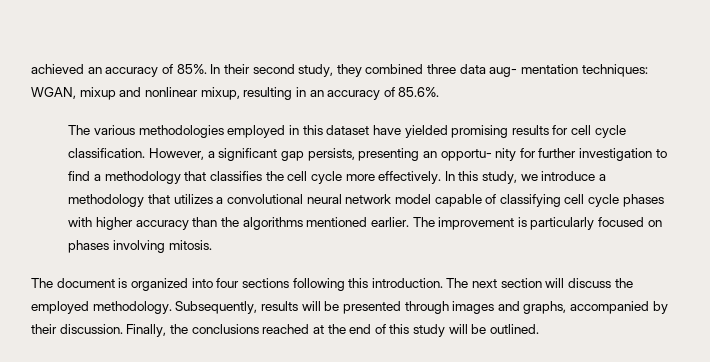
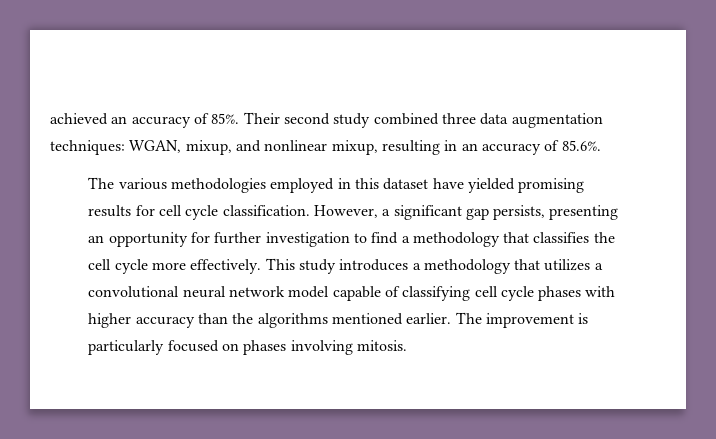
[210,64,362,77] In their second study, they -> [243,112,371,128] Their second study
[489,64,579,77] aug- mentation -> [511,113,603,128] augmentation
[79,87,116,100] mixup -> [185,140,232,155] mixup,
[440,148,517,161] opportu- nity -> [108,232,188,247] opportunity
[444,171,596,184] In this study, we introduce -> [265,258,409,274] This study introduces
[31,278,633,291] [31,301,668,314] [31,324,540,337] // The document is organized into four sections following this introduction. The next section will discuss the employed methodology. Subsequently, results will be presented through images and graphs, accompanied by their discussion. Finally, the conclusions reached at the end of this study will be outlined. -> (407, 345) none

> _Task_
Output every line of the records above unchanged, and keep the pictures out.

> _Result of this exercise_
[210,64,362,77] In their second study, they -> [243,112,371,128] Their second study
[489,64,579,77] aug- mentation -> [511,113,603,128] augmentation
[79,87,116,100] mixup -> [185,140,232,155] mixup,
[440,148,517,161] opportu- nity -> [108,232,188,247] opportunity
[444,171,596,184] In this study, we introduce -> [265,258,409,274] This study introduces
[31,278,633,291] [31,301,668,314] [31,324,540,337] // The document is organized into four sections following this introduction. The next section will discuss the employed methodology. Subsequently, results will be presented through images and graphs, accompanied by their discussion. Finally, the conclusions reached at the end of this study will be outlined. -> (407, 345) none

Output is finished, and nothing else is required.